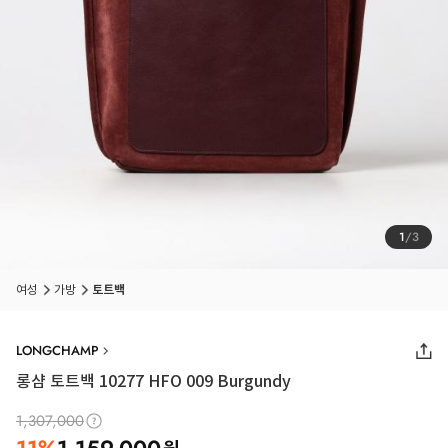
1
/
3
여성
가방
토트백
LONGCHAMP
롱샴 토트백 10277 HFO 009 Burgundy
1,307,000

- **Assignment**:
Without any pictures, print the whole listing again exactly as it stands.

- **Solution to the exercise**:
1
/
3
여성
가방
토트백
LONGCHAMP
롱샴 토트백 10277 HFO 009 Burgundy
1,307,000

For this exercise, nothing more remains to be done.